Não obstante, é mister
ressaltar alguns equívocos de caráter reativo que se difundem em meio a
legitimidade dos protestos, a saber, o antipartidarismo. As mudanças
necessárias ao país não podem corresponder ao fim dos governos, tampouco à
dissolução dos partidos políticos, mas sim pela observância de novos rumos que
os governos devem tomar, bem como novas formas de organização partidária,
consoantes a realidade político-social do país.

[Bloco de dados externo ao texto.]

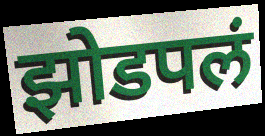
झोडपलं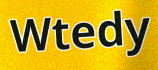
Wtedy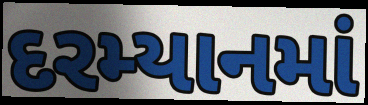
દરમ્યાનમાં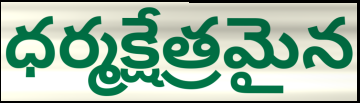
ధర్మక్షేత్రమైన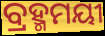
ବ୍ରହ୍ମମୟୀ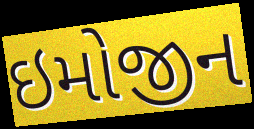
ઇમોજીનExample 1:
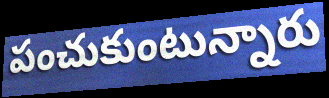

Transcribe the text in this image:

పంచుకుంటున్నారు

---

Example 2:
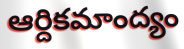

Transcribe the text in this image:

ఆర్దికమాంద్యం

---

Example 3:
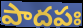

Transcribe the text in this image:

పాదపః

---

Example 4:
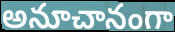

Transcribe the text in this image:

అనూచానంగా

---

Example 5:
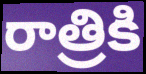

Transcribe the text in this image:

రాత్రికిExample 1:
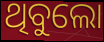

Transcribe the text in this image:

ଥିବୁଲୋ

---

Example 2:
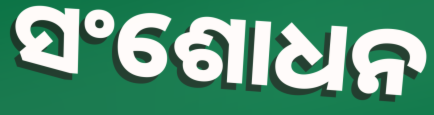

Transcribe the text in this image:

ସଂଶୋଧନ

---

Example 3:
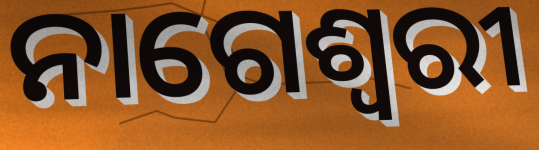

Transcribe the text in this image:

ନାଗେଶ୍ୱରୀ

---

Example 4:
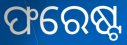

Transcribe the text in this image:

ଫରେଷ୍ଟ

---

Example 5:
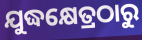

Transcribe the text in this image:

ଯୁଦ୍ଧକ୍ଷେତ୍ରଠାରୁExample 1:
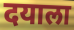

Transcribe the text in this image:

दयाला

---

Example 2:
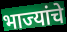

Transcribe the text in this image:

भाज्यांचे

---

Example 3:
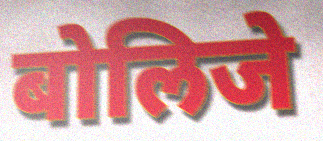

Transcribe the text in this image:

बोलिजे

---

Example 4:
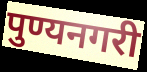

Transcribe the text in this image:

पुण्यनगरी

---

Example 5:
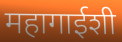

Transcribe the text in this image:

महागाईशी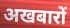
अखबारों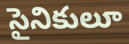
సైనికులూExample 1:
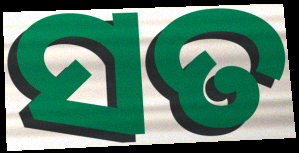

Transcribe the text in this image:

ସତ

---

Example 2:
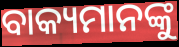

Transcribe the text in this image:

ବାକ୍ୟମାନଙ୍କୁ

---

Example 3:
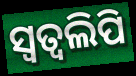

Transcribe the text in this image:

ସ୍ୱତ୍ୱଲିପି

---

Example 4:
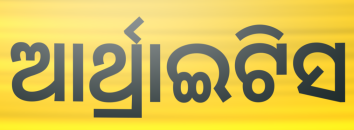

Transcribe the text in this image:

ଆର୍ଥ୍ରାଇଟିସ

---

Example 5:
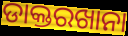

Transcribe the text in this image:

ଡାକ୍ତରଖାନାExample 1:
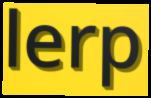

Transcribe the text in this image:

lerp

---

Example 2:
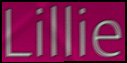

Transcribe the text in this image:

Lillie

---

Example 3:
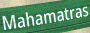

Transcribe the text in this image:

Mahamatras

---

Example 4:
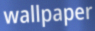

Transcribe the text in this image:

wallpaper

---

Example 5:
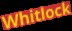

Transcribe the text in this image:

Whitlock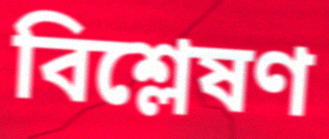
বিশ্লেষণ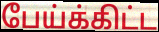
பேய்க்கிட்ட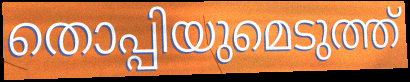
തൊപ്പിയുമെടുത്ത്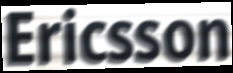
Ericsson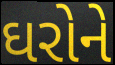
ઘરોને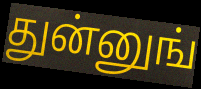
துன்னுங்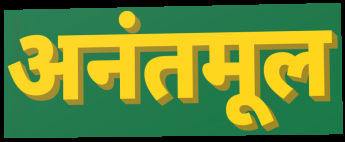
अनंतमूल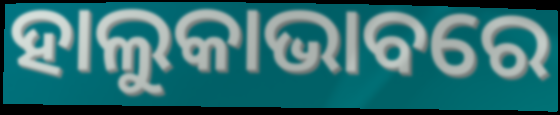
ହାଲୁକାଭାବରେ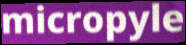
micropyle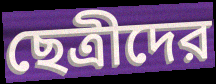
ছেত্রীদেরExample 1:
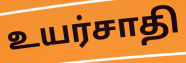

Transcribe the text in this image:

உயர்சாதி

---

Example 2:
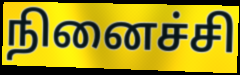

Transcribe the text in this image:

நினைச்சி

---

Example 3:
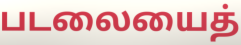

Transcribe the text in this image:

Não esqueçamos a grande
contribuição de Gramsci à sociedade contemporânea ao traduzir o papel do
partido político no Estado democrático de direito enquanto, assim como os
movimentos sociais, sintetizador da vontade coletiva, bem como instrumento de
organização e profusão de programas efetivos às transformações necessárias.
Assim também, como
ensinou, mais recentemente, o pensador francês Claude Lefort, é “graças a
representação que o Estado não se fecha entre si mesmo, que o Estado não pode
tornar-se o centro de todo o poder, mas compõe uma arena política onde se
exprimem os conflitos da sociedade em seu conjunto e mantém o princípio da
diferença que caracteriza a sociedade democrática”.
A revolução
democrática, a meu ver, engendrada nessa onda de protestos, deve, por sua vez,
enquanto potência transformadora, tentar superar a crise da democracia
representativa sob o espectro do princípio do respeito e convivência com a
diferença.
Se a revolução
democrática começou? Provavelmente o povo deu o primeiro passo ocupando as ruas
e praças das cidades, mas sua efetivação só será concreta se esse movimento for
catalisado para o tencionamento do parlamento a uma profunda reforma política
que verdadeiramente radicalize a democracia, sem a qual, assim como a primavera
que logo passa, esse movimento passará.